First and foremost, this report has no scientific basis. I am, afterall, a heavily right-brand floral designer. In fact, I'm not so certian even the local news stations' wildflower reports are based on any kind of scientific data other than a newbie report cruising through the Hill Country with their neck craned out the open window to determine if, in fact, the paint brush or blanket flower is the reigning king of the roadsides this year. So it is in this spirit of reporting, I give you my humble findings: Bluebonnets are it! At least the weekend I was wildflower peeping. Here's the thing: the wildflowers come in a progression. Bluebonnets are first, low to the ground in the shiny new Spring grass. Paint brush comes next, followed by the primrose, and lastly the Blanket flower--which is tall enough to reach above the tops of the weeds which, by late Spring, have shot up in earnest.

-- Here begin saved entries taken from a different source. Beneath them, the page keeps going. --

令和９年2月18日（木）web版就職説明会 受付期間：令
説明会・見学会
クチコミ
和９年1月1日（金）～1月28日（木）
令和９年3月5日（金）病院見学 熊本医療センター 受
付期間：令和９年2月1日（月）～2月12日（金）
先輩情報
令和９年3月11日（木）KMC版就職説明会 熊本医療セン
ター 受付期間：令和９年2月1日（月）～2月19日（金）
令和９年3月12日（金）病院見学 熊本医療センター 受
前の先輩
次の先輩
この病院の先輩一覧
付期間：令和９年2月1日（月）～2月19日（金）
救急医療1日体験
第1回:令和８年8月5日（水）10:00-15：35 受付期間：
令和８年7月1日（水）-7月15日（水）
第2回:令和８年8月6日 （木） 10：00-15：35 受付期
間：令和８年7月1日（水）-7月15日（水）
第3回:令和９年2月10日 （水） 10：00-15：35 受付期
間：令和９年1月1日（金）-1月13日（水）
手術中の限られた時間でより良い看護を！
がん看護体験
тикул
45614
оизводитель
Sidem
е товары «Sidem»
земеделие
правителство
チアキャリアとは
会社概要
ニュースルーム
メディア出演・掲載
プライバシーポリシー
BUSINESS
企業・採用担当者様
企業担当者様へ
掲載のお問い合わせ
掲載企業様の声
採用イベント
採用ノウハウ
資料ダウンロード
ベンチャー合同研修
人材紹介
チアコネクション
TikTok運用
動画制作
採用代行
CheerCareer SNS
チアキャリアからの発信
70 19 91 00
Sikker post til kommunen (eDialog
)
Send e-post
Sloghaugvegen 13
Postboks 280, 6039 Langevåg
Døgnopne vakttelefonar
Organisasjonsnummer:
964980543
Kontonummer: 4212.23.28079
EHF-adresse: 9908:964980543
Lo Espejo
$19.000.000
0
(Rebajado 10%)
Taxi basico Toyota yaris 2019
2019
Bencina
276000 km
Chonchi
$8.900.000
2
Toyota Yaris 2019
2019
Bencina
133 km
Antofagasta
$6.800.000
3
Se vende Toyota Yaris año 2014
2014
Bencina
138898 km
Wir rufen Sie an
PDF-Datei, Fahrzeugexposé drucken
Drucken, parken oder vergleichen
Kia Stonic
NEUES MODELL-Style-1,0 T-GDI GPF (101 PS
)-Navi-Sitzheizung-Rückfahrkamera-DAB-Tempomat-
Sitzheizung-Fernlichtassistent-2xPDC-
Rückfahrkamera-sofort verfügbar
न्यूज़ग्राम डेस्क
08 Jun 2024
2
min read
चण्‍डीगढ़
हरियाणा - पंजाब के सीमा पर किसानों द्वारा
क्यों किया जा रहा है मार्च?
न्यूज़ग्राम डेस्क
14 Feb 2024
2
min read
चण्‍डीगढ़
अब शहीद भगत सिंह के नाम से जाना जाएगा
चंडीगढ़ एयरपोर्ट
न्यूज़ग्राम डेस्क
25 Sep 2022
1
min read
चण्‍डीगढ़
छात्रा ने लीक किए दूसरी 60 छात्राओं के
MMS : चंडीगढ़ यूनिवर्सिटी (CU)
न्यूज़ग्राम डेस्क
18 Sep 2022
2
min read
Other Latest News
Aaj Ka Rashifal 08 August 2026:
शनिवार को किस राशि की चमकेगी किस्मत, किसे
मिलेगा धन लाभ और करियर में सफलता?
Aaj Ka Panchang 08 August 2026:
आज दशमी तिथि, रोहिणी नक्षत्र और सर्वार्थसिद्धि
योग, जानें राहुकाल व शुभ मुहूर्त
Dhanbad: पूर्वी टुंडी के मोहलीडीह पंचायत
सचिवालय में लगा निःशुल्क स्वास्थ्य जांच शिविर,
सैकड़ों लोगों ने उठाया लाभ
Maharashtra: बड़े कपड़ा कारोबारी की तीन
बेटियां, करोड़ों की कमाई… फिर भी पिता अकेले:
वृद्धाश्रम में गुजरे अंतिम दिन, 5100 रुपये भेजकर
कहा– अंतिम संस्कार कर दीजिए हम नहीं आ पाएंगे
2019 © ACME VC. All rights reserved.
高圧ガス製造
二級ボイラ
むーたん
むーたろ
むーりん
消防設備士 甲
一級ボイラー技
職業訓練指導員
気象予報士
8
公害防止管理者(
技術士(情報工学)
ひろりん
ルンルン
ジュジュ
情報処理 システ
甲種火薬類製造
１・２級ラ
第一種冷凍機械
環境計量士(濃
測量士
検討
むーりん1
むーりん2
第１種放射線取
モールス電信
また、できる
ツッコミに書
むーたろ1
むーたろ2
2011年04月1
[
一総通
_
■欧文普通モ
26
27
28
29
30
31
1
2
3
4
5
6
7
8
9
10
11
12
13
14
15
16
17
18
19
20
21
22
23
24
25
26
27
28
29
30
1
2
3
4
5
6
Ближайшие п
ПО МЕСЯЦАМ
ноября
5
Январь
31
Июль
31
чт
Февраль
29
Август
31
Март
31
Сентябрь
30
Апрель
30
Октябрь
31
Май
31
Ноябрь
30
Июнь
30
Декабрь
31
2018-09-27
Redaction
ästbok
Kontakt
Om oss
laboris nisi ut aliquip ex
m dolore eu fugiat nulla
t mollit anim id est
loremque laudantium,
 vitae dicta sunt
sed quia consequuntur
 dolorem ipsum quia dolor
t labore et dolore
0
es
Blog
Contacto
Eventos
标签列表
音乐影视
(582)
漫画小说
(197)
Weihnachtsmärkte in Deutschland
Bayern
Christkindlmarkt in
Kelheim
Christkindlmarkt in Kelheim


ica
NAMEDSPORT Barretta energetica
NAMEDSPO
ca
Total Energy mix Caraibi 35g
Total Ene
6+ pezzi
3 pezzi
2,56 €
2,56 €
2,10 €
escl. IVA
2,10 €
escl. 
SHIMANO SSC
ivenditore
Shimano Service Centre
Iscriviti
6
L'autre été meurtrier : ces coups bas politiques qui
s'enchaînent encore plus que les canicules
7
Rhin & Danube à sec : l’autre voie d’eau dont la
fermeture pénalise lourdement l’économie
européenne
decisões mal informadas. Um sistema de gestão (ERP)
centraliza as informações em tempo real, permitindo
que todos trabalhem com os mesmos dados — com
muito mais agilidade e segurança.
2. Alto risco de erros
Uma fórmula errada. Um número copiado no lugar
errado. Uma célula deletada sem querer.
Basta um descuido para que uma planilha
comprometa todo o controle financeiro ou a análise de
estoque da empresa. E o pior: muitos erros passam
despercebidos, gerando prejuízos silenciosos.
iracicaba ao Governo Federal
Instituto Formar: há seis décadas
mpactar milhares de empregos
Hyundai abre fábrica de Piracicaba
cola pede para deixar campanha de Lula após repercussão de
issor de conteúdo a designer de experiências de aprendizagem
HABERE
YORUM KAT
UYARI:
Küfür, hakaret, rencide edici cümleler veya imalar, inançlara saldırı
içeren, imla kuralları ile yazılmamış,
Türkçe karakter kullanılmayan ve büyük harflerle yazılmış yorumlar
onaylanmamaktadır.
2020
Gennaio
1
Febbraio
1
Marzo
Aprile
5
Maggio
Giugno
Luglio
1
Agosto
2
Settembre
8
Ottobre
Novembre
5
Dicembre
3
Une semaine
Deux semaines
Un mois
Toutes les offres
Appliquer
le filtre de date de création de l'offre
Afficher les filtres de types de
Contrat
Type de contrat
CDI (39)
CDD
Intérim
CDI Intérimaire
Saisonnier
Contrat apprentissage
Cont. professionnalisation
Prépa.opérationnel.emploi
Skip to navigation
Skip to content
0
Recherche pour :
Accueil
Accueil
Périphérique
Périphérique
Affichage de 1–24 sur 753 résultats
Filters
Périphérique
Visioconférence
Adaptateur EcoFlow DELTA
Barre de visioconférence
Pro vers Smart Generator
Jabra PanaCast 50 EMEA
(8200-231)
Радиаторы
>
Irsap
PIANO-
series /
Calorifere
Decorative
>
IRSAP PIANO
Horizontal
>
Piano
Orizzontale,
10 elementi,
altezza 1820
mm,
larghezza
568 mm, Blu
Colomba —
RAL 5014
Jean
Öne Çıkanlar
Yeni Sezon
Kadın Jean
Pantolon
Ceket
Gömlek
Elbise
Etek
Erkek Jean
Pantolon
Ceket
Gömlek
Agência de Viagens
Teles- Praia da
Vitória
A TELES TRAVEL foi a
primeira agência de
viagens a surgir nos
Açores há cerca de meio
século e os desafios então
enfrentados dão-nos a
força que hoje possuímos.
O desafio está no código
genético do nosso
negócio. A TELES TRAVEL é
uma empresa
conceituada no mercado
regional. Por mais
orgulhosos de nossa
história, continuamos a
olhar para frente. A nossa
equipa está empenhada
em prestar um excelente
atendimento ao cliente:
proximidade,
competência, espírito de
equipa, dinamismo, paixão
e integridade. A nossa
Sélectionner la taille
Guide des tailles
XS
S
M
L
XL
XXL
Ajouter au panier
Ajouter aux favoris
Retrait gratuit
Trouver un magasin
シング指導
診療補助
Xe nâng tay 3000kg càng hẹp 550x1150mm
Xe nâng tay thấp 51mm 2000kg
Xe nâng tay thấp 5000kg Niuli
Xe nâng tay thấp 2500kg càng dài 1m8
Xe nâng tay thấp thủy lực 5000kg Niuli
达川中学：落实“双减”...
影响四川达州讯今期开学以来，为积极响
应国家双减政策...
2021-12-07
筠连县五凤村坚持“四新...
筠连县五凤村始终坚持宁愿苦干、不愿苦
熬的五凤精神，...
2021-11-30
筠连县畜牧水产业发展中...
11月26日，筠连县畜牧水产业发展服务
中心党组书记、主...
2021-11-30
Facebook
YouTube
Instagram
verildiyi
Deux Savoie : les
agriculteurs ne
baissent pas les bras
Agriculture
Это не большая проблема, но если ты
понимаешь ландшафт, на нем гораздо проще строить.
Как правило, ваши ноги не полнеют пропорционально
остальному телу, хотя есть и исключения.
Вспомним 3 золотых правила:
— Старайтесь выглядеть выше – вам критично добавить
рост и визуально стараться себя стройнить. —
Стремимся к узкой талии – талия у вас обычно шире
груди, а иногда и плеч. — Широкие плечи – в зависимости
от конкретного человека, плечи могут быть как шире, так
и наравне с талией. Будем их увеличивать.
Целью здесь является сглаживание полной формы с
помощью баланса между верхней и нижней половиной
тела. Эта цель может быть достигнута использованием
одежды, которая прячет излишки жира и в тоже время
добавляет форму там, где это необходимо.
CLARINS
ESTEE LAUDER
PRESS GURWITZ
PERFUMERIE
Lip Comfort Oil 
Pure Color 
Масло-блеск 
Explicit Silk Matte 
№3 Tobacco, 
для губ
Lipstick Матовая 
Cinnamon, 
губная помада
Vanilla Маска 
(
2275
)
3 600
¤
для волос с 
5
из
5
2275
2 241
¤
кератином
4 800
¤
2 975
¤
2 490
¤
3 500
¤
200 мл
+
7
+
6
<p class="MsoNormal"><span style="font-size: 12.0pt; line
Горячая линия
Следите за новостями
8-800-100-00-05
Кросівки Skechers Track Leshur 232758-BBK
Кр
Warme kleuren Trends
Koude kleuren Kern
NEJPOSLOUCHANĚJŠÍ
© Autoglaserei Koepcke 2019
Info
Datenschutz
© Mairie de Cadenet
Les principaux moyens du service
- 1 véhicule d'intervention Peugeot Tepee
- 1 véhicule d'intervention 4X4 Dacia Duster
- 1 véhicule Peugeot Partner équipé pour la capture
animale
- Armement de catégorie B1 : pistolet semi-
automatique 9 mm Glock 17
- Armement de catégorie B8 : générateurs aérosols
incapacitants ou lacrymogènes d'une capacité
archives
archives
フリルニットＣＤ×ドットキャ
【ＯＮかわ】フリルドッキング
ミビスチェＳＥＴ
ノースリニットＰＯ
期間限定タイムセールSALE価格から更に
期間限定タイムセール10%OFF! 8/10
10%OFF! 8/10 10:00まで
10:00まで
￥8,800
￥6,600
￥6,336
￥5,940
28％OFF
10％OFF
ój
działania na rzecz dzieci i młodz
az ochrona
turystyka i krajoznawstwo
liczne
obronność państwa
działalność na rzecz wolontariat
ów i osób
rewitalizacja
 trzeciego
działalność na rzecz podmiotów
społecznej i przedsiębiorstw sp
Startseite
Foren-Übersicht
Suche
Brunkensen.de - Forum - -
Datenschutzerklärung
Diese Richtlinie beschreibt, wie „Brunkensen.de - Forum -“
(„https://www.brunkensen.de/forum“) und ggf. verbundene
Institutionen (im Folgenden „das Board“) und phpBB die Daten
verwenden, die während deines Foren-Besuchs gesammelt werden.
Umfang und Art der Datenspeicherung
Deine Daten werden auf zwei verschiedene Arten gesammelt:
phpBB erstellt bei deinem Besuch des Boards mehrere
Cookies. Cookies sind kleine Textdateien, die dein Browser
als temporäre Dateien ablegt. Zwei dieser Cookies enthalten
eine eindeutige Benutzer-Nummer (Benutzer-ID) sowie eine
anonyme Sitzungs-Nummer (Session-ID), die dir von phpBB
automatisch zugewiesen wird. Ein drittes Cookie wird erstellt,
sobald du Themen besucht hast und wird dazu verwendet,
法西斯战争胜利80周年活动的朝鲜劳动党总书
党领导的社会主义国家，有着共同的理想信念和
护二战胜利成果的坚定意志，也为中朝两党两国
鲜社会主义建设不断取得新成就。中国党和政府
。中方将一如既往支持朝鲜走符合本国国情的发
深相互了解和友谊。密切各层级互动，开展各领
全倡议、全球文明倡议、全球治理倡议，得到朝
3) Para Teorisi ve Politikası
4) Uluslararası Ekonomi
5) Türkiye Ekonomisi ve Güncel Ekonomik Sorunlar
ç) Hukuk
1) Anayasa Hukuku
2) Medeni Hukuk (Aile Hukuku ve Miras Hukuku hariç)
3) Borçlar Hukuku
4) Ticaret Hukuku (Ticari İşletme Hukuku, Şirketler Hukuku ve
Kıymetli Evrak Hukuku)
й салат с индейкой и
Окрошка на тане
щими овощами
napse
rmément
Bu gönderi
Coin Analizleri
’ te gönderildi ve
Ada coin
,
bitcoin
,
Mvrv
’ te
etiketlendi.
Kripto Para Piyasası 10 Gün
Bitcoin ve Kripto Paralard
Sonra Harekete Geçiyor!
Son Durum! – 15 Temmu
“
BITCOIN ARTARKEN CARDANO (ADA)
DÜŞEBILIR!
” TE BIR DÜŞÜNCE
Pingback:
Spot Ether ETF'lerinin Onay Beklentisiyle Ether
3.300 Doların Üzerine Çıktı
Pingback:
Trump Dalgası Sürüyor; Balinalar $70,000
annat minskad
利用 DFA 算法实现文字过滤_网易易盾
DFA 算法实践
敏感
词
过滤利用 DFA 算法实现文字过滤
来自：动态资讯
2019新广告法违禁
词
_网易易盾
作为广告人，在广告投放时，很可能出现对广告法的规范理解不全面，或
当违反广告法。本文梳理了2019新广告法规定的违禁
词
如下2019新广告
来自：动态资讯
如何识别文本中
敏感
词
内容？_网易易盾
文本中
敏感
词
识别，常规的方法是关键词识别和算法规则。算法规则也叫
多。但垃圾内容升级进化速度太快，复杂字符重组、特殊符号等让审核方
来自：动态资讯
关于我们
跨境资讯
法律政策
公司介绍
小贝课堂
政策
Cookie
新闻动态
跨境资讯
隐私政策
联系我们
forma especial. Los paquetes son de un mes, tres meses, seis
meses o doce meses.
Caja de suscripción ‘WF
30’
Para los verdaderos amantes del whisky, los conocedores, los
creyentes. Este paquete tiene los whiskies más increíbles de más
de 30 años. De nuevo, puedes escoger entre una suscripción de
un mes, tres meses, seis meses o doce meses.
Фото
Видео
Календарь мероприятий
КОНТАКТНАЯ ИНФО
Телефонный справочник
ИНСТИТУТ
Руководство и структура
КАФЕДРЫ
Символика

I nearly missed the flowers this year. As luck would have it, a wedding out in Horseshoe bay pulled me out West. It took me nearly two hours to get home after I delivered the wedding since I kept stopping to snap pics. I also learned a little something new: An older fellow, also pulled curbside with camera in hand, asked if I was from Texas. When I answered "No." he then asked if I'd ever seen a Cat's claw? And since I hadn't he knelt down in the grass, and grabbed a bloom on the stem of the bluebonnet. For a minute there I thought he was going to squeeze the throat and make its mouth open (like a snapdragon--ya know?) But instead, he pulled back what I can only describe accurately as the flower's "foreskin", to reveal this pretty viscous looking "claw." It wasn't sharp, and I can't for the life of me think of any Darwinian reason why it should exist, but there you have it. Also, bluebonnets have SCENT. Who knew? It was a particularly humid, hot day, and the perfume was just wafting off the roadsides. Incredible! Take a look:
I particularly like the juxtaposition of fireworks & firetrucks in this one.
I miss the Fall in New England. But, when we get rain in Texas, nothing beats the Spring.